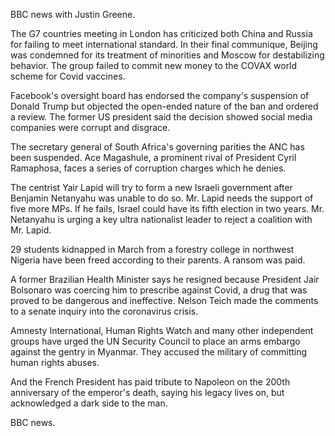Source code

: BBC news with Justin Greene.

The G7 countries meeting in London has criticized both China and Russia for failing to meet international standard. In their final communique, Beijing was condemned for its treatment of minorities and Moscow for destabilizing behavior. The group failed to commit new money to the COVAX world scheme for Covid vaccines.

Facebook's oversight board has endorsed the company's suspension of Donald Trump but objected the open-ended nature of the ban and ordered a review. The former US president said the decision showed social media companies were corrupt and disgrace.

The secretary general of South Africa's governing parities the ANC has been suspended. Ace Magashule, a prominent rival of President Cyril Ramaphosa, faces a series of corruption charges which he denies.

The centrist Yair Lapid will try to form a new Israeli government after Benjamin Netanyahu was unable to do so. Mr. Lapid needs the support of five more MPs. If he fails, Israel could have its fifth election in two years. Mr. Netanyahu is urging a key ultra nationalist leader to reject a coalition with Mr. Lapid.

29 students kidnapped in March from a forestry college in northwest Nigeria have been freed according to their parents. A ransom was paid.

A former Brazilian Health Minister says he resigned because President Jair Bolsonaro was coercing him to prescribe against Covid, a drug that was proved to be dangerous and ineffective. Nelson Teich made the comments to a senate inquiry into the coronavirus crisis.

Amnesty International, Human Rights Watch and many other independent groups have urged the UN Security Council to place an arms embargo against the gentry in Myanmar. They accused the military of committing human rights abuses.

And the French President has paid tribute to Napoleon on the 200th anniversary of the emperor's death, saying his legacy lives on, but acknowledged a dark side to the man. 

BBC news.
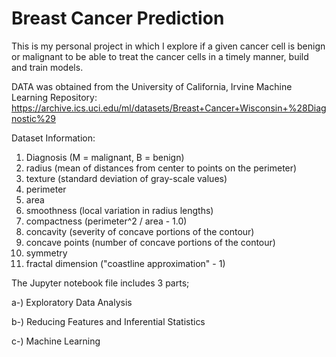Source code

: # __Breast Cancer Prediction__

This is my personal project in which I explore if a given cancer cell is benign or malignant to be able to treat the cancer cells in a timely manner, build and train models.

DATA was obtained from the University of California, Irvine Machine Learning Repository: 
https://archive.ics.uci.edu/ml/datasets/Breast+Cancer+Wisconsin+%28Diagnostic%29

Dataset Information:

1.	Diagnosis (M = malignant, B = benign)
2.	radius (mean of distances from center to points on the perimeter)
3.	texture (standard deviation of gray-scale values)
4.	perimeter
5.	area
6.	smoothness (local variation in radius lengths)
7.	compactness (perimeter^2 / area - 1.0)
8.	concavity (severity of concave portions of the contour)
9.	concave points (number of concave portions of the contour)
10.	symmetry
11.	fractal dimension ("coastline approximation" - 1)


The Jupyter notebook file includes 3 parts;

a-) Exploratory Data Analysis

b-) Reducing Features and Inferential Statistics

c-) Machine Learning
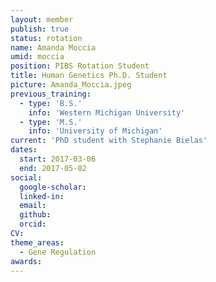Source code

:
 ```yaml
---
layout: member
publish: true
status: rotation
name: Amanda Moccia
umid: moccia
position: PIBS Rotation Student
title: Human Genetics Ph.D. Student
picture: Amanda_Moccia.jpeg
previous_training:
  - type: 'B.S.'
    info: 'Western Michigan University'
  - type: 'M.S.'
    info: 'University of Michigan'
current: 'PhD student with Stephanie Bielas'
dates:
  start: 2017-03-06
  end: 2017-05-02
social: 
  google-scholar: 
  linked-in: 
  email: 
  github:
  orcid:
CV: 
theme_areas:
  - Gene Regulation
awards:
---
```

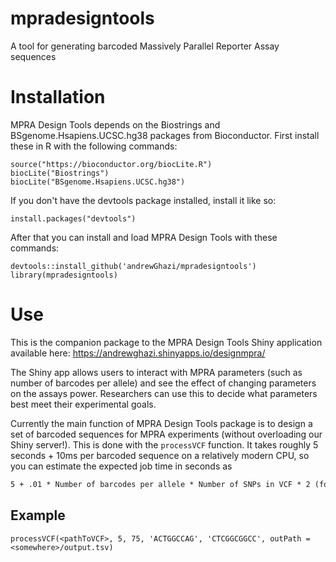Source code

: # mpradesigntools
A tool for generating barcoded Massively Parallel Reporter Assay sequences

# Installation

MPRA Design Tools depends on the Biostrings and BSgenome.Hsapiens.UCSC.hg38 packages from Bioconductor. First install these in R with the following commands:
```{r}
source("https://bioconductor.org/biocLite.R")
biocLite("Biostrings")
biocLite("BSgenome.Hsapiens.UCSC.hg38")
```

If you don't have the devtools package installed, install it like so:
```{r}
install.packages("devtools")
```

After that you can install and load MPRA Design Tools with these commands:

```{r}
devtools::install_github('andrewGhazi/mpradesigntools')
library(mpradesigntools)
```

# Use

This is the companion package to the MPRA Design Tools Shiny application available here: https://andrewghazi.shinyapps.io/designmpra/

The Shiny app allows users to interact with MPRA parameters (such as number of barcodes per allele) and see the effect of changing parameters on the assays power. Researchers can use this to decide what parameters best meet their experimental goals.

Currently the main function of MPRA Design Tools package is to design a set of barcoded sequences for MPRA experiments (without overloading our Shiny server!). This is done with the `processVCF` function. It takes roughly 5 seconds + 10ms per barcoded sequence on a relatively modern CPU, so you can estimate the expected job time in seconds as 
```tex
5 + .01 * Number of barcodes per allele * Number of SNPs in VCF * 2 (for ref/alt alleles)
```

## Example
```{r}
processVCF(<pathToVCF>, 5, 75, 'ACTGGCCAG', 'CTCGGCGGCC', outPath = <somewhere>/output.tsv)
```
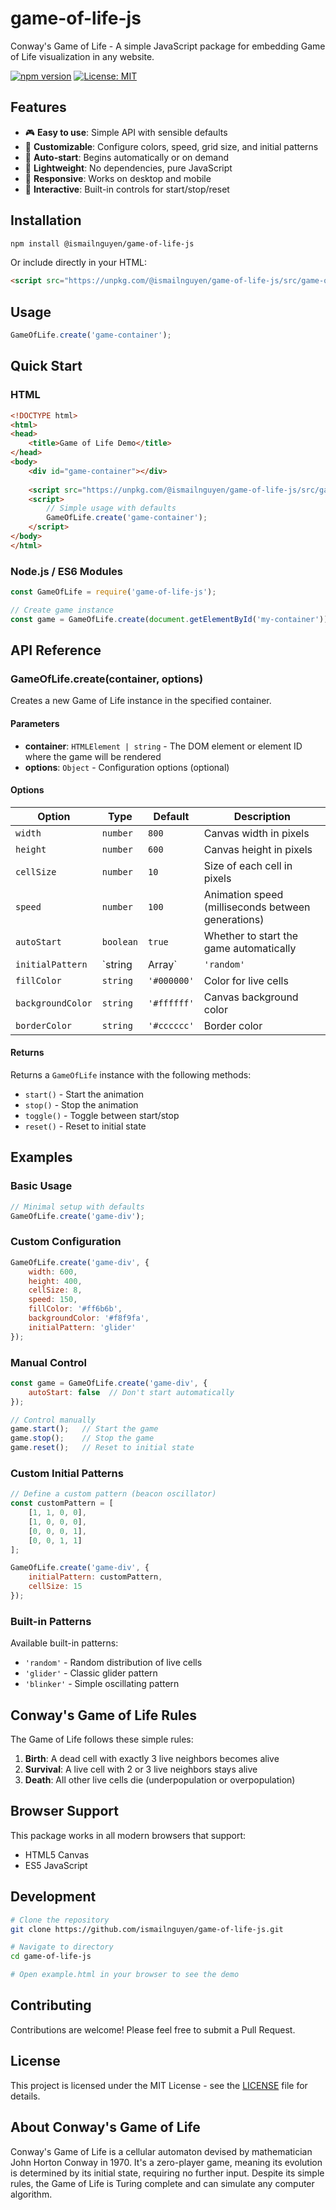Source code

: # game-of-life-js

Conway's Game of Life - A simple JavaScript package for embedding Game of Life visualization in any website.

[![npm version](https://badge.fury.io/js/@ismailnguyen%2Fgame-of-life-js.svg)](https://www.npmjs.com/package/@ismailnguyen/game-of-life-js)
[![License: MIT](https://img.shields.io/badge/License-MIT-yellow.svg)](https://opensource.org/licenses/MIT)

## Features

- 🎮 **Easy to use**: Simple API with sensible defaults
- 🎨 **Customizable**: Configure colors, speed, grid size, and initial patterns
- 🚀 **Auto-start**: Begins automatically or on demand
- 🎯 **Lightweight**: No dependencies, pure JavaScript
- 📱 **Responsive**: Works on desktop and mobile
- 🔧 **Interactive**: Built-in controls for start/stop/reset

## Installation

```bash
npm install @ismailnguyen/game-of-life-js
```

Or include directly in your HTML:

```html
<script src="https://unpkg.com/@ismailnguyen/game-of-life-js/src/game-of-life.js"></script>
```

## Usage
```javascript
GameOfLife.create('game-container');
```

## Quick Start

### HTML

```html
<!DOCTYPE html>
<html>
<head>
    <title>Game of Life Demo</title>
</head>
<body>
    <div id="game-container"></div>
    
    <script src="https://unpkg.com/@ismailnguyen/game-of-life-js/src/game-of-life.js"></script>
    <script>
        // Simple usage with defaults
        GameOfLife.create('game-container');
    </script>
</body>
</html>
```

### Node.js / ES6 Modules

```javascript
const GameOfLife = require('game-of-life-js');

// Create game instance
const game = GameOfLife.create(document.getElementById('my-container'));
```

## API Reference

### GameOfLife.create(container, options)

Creates a new Game of Life instance in the specified container.

#### Parameters

- **container**: `HTMLElement | string` - The DOM element or element ID where the game will be rendered
- **options**: `Object` - Configuration options (optional)

#### Options

| Option | Type | Default | Description |
|--------|------|---------|-------------|
| `width` | `number` | `800` | Canvas width in pixels |
| `height` | `number` | `600` | Canvas height in pixels |
| `cellSize` | `number` | `10` | Size of each cell in pixels |
| `speed` | `number` | `100` | Animation speed (milliseconds between generations) |
| `autoStart` | `boolean` | `true` | Whether to start the game automatically |
| `initialPattern` | `string|Array` | `'random'` | Initial pattern ('random', 'glider', 'blinker', or custom array) |
| `fillColor` | `string` | `'#000000'` | Color for live cells |
| `backgroundColor` | `string` | `'#ffffff'` | Canvas background color |
| `borderColor` | `string` | `'#cccccc'` | Border color |

#### Returns

Returns a `GameOfLife` instance with the following methods:

- `start()` - Start the animation
- `stop()` - Stop the animation  
- `toggle()` - Toggle between start/stop
- `reset()` - Reset to initial state

## Examples

### Basic Usage

```javascript
// Minimal setup with defaults
GameOfLife.create('game-div');
```

### Custom Configuration

```javascript
GameOfLife.create('game-div', {
    width: 600,
    height: 400,
    cellSize: 8,
    speed: 150,
    fillColor: '#ff6b6b',
    backgroundColor: '#f8f9fa',
    initialPattern: 'glider'
});
```

### Manual Control

```javascript
const game = GameOfLife.create('game-div', {
    autoStart: false  // Don't start automatically
});

// Control manually
game.start();   // Start the game
game.stop();    // Stop the game
game.reset();   // Reset to initial state
```

### Custom Initial Patterns

```javascript
// Define a custom pattern (beacon oscillator)
const customPattern = [
    [1, 1, 0, 0],
    [1, 0, 0, 0],
    [0, 0, 0, 1],
    [0, 0, 1, 1]
];

GameOfLife.create('game-div', {
    initialPattern: customPattern,
    cellSize: 15
});
```

### Built-in Patterns

Available built-in patterns:
- `'random'` - Random distribution of live cells
- `'glider'` - Classic glider pattern
- `'blinker'` - Simple oscillating pattern

## Conway's Game of Life Rules

The Game of Life follows these simple rules:

1. **Birth**: A dead cell with exactly 3 live neighbors becomes alive
2. **Survival**: A live cell with 2 or 3 live neighbors stays alive
3. **Death**: All other live cells die (underpopulation or overpopulation)

## Browser Support

This package works in all modern browsers that support:
- HTML5 Canvas
- ES5 JavaScript

## Development

```bash
# Clone the repository
git clone https://github.com/ismailnguyen/game-of-life-js.git

# Navigate to directory
cd game-of-life-js

# Open example.html in your browser to see the demo
```

## Contributing

Contributions are welcome! Please feel free to submit a Pull Request.

## License

This project is licensed under the MIT License - see the [LICENSE](LICENSE) file for details.

## About Conway's Game of Life

Conway's Game of Life is a cellular automaton devised by mathematician John Horton Conway in 1970. It's a zero-player game, meaning its evolution is determined by its initial state, requiring no further input. Despite its simple rules, the Game of Life is Turing complete and can simulate any computer algorithm.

○ ○ ○ ○ ○ ○ ○

GOAL OF THE EXERCISE »
Determine how many lines in the preceding records include the word "packages". The answer is that number alone.

RESPONSE FOR THIS EXERCISE »
2